- Born: April 17, 1995 (age 31) Jerusalem, Israeli-occupied West Bank
- Citizenship: State of Palestine Armenia^{[citation needed]}
- Education: American University of Beirut (BA in Political Studies) University of San Francisco (MA in International Studies)
- Occupation: Human rights advocate
- Years active: 2022–present
- Employer: Various human rights organizations
- Organization: Advocacy groups for Palestinian rights
- Known for: Advocacy for Palestinian human rights, seeking justice for Shireen Abu Akleh's killing, and international activism
- Notable work: Testimony before the United Nations Human Rights Council; Advocacy efforts with the U.S. Department of State; Meeting with Pope Francis;
- Relatives: Shireen Abu Akleh (aunt)
- Awards: BBC 100 Women (2022) Time 100 Next (2022)

= Lina Abu Akleh =

Palestinian human rights advocate

Lina Abu Akleh (لينا أبو عاقلة) is a Palestinian human rights advocate. As the niece of Shireen Abu Akleh, a journalist shot dead by Israeli forces in 2022, Lina Abu Akleh has campaigned for justice for her aunt, and for issues affecting Palestinians more generally. This has included petitioning the United States Government to open its own investigation into the death of her aunt, as well as meeting Secretary of State Antony Blinken. In October 2022 she met with Pope Francis at a memorial Mass for her aunt.
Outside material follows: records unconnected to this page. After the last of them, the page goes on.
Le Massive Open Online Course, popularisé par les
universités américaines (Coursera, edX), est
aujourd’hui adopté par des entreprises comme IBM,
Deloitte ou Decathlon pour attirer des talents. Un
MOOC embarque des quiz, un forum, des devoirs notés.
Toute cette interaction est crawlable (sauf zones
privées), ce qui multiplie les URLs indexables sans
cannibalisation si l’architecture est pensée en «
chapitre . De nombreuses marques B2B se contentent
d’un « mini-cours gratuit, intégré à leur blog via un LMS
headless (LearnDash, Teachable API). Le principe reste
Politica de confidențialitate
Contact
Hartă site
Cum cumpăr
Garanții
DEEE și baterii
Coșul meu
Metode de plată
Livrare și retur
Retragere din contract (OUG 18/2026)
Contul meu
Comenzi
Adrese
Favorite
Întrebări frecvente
Abu Akleh was named one of the BBC's 100 Women in 2022 and she was also listed as one of the Time 100 Next List for 2022. Her inclusion on the Time 100 list was as a result of her "publicly demanding scrutiny of Israel's treatment of Palestinians".

==Early life==
Abu Akleh was to born to a Palestinian father and an Armenian mother. She grew up in Jerusalem. She has a BA in political studies from the American University of Beirut. Her MA is in International Studies and was awarded by the University of San Francisco.